MONEY and BANKING STORIES LOW GRAPHICS

 

STORIES ABOUT GOLD AND SILVER MONEY
Free Silver   Wizard of Oz

 

Luke Beata:  Free Silver

In U.S. History, the phrase 'free silver' refers to the political movement which championed the unlimited coinage of silver. It became an important issue following the Panic of 1873 and continued to be until the close of the century. The economic strain felt in 1873-1878 brought about the support of cheap money as advocated by the popular Greenback party. On account of both American and European demonetization of silver and increases in mining production, the market price of silver fell rapidly following 1873. As inflationists failed to achieve paper money expansion, they turned to silver. They hoped that the free coinage of silver would aid their cause as well as both the Greenbacks and silver mining interests. Such demands contributed to the Bland-Allison Act which provided for limited coinage of silver at a ratio of 16 to 1 with gold. Such a compromise, however, was unable to halt the decline of silver prices or to increase the circulation of money. During this time, the decisions over money were being divided along regional lines. Sound currency and the gold standard were favored by the financial powers in the East. While the indebted agrarian population of the South and West desired inflation to lessen their debt burdens. By 1890, the strength of silver interests had reached a high and another compromise act was passed, the Sherman Silver Purchase Act. The Act called for increased government purchases of silver.
 

 

 

 

 

Further, in 1896, free silver was espoused as a major issue of presidential candidate William Jennings Bryan. However, Bryan's defeat was met with an increased supply of gold and a returning prosperity for Americans. The power of free silver advocates was again lessened. Nevertheless, silver interests maintained some political presence in the 1900's. For example, under F.D.R's presidency, the government made massive purchases of silver. But by the 1960s, the U.S. Treasury terminated the use of silver in coins and went on to sell its surplus stock of silver in 1970.

References

Dewey, D.R. Financial History of the U.S.(12th Edition,1968)
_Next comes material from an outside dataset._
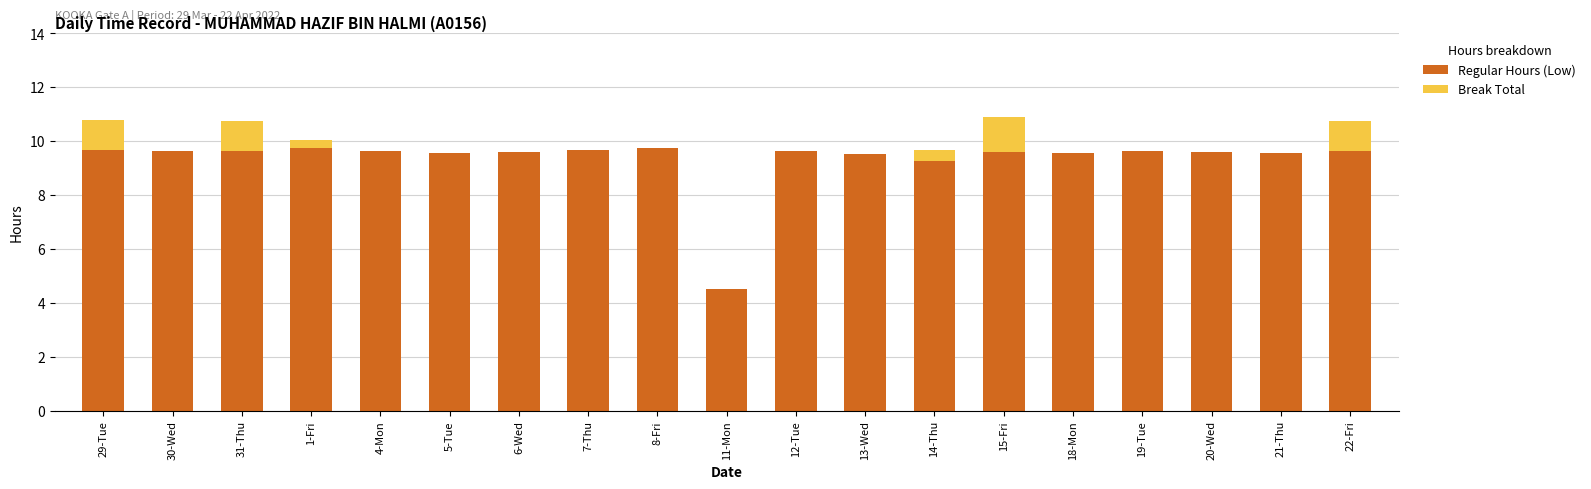

What is the total value across all series at 12-Tue?

9.6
Hepburn, A.B., History of Coinage and Currency in the U.S. (1967) Personal Knowledge

 

Kristan  Donahue:
The silver debate of 1896
and The Wizard of Oz


Unexpected changes in the price level can facilitate a redistribution of wealth within a society. This occurrence will often result in a great deal of political unrest. If one is to consider the United States during the period 1880-1896, it can be characterized as a period of deflation. The price level during this time fell by 23%. This created a situation where creditors were happy and debtors were not. This presented a problem and solutions were proposed to reconcile the situation. One such solution was a call to replace the gold standard with a bimetallic standard. This way, gold and silver could be used in the minting of coins. The creation of a bimetallic standard would lead to an increase in the money supply. Furthermore, deflation would be put to a halt. In the heat of the dire economic situation, a presidential election was on its way. Needless to say, the debate over the use of silver became the focus of the 1896 presidential election. William McKinley, the Republican nominee, and William Jennings Bryan, the Democrat candidate, competed on contrasting platforms concerning the bimetallic standard. McKinley strongly supported sticking to the gold standard. William Jennings Bryan, on the other hand, believed it was unnecessary to remain stuck on gold. The candidate's opposing viewpoints were representative of their establishments. McKinley was a conservative from the east, which is where most bankers (creditors) were situated. William Jennings Bryan was representing the southern and western population, which, for the most part, was made up of farmers (debtors).
 

 

 

 

 

Oddly enough, the silver issue of 1896 has found its way into the ever-popular children's book, The Wizard of Oz. The book was written shortly after the election of 1896 by a journalist from the Midwest. As the story goes, Dorothy is a girl who finds herself far away from Kansas and lost in an unfamiliar place. In relation to the silver issue, Dorothy represents traditional American values. The three friends she meets during her journey: the scarecrow, tin man, and lion represent the farmer, the industrial worker, and William Jennings Bryan, respectively. The lion is representative of Bryan because the lion is said to have a roar that exceeds his might. The four characters journey along the yellow brick road which is representative of the gold standard. The four characters are in a pursuit to find the Wizard who will have the power to send Dorothy back home. At the end of the story they arrive at Oz, which is the equivalent to Washington. Here, everybody sees the world through green glasses or money, in relation to the silver issue. The Wizard of Oz makes an attempt to be all things to all people. But in the end, he is really just a fraud. The Wizard represents William McKinley. The story ends with Dorothy's problem being resolved when she discovers the power of her silver slippers (In the original, her slippers were silver, not red).

references

Mankiw, Gregory. Macroeconomics-Fourth Edition.Worth Publishers: New York, 2000.